Coming out of this trip, our fish came late in the week. My small group of friends (4 of us, out of 16 total staying at the lodge that week), caught four fish. Two fish on day 4, and two fish on day 5. Did any of us lose our minds leading up to the first fish landed to the boat? Probably. But I came out the other side with a reinforced understanding that seems to repeat itself every time I step foot on a panga in search of these things. This is not a game with a predetermined story written, and you cannot expect to catch a fish at all just because you’ve paid your way to Mexico and booked a permit trip. It can be a tough pill to swallow when things don’t go your way, but when they do, the feeling of accomplishment is unmatched in the world of fishing.
These fish can do bad things to you if you let them. One of the guests at the lodge, in his late 60s and 5 years sober, came into the week as a calm and collected guy. By the evening of day 4, having not landed a fish yet, he was back on the wagon knocking back a triple shot of tequila at 3:30pm and continued to do so for the remainder of the trip. Permit fishing can break you or make you, sometimes both at once.

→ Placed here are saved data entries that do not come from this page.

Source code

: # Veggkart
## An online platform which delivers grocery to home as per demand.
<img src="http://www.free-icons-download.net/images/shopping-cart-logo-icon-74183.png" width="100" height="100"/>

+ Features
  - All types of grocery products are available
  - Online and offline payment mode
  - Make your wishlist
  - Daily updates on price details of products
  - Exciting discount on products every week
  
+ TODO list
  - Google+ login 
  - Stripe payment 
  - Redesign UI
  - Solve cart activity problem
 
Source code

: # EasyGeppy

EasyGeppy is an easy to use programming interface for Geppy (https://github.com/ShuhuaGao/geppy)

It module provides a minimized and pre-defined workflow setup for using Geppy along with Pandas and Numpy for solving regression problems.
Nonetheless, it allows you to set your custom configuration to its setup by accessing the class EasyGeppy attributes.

For me, this trip was a lesson in control—learning to control the things I can, and to enjoy being where you are no matter what the scoreboard says. The heat, the frustration, the endless hours with no fish, even the fifth day. You keep going because, maybe, just maybe, you'll have two permit eat dry flies (yes, dry flies) on back-to-back casts and suddenly, in the blink of an eye, you’ve gone from zero to two in 15 minutes - which is what happened to us (I really wish we had a few of Tommy’s floating crabs a few days earlier in the week.)
So even if your headed home without having touched a permit for the day — drink an extra beer on your way home on the panga. Laugh with the guides, get laughed at by them and be ok with it, and accept the fact that you’re not as good of a caster as you think you are. Savor the homemade tortillas and thank the people who made them. There’s always tomorrow—the sun will rise again and the permit will be there. Somewhere. Hopefully. But remember, this game can break you if you let it. And if you stick with it long enough, and if you’re lucky enough, it might break you in the best possible way. And once that happens, you’re f*cked for life, and you won’t want to cast to a dinky trout again for a very long time.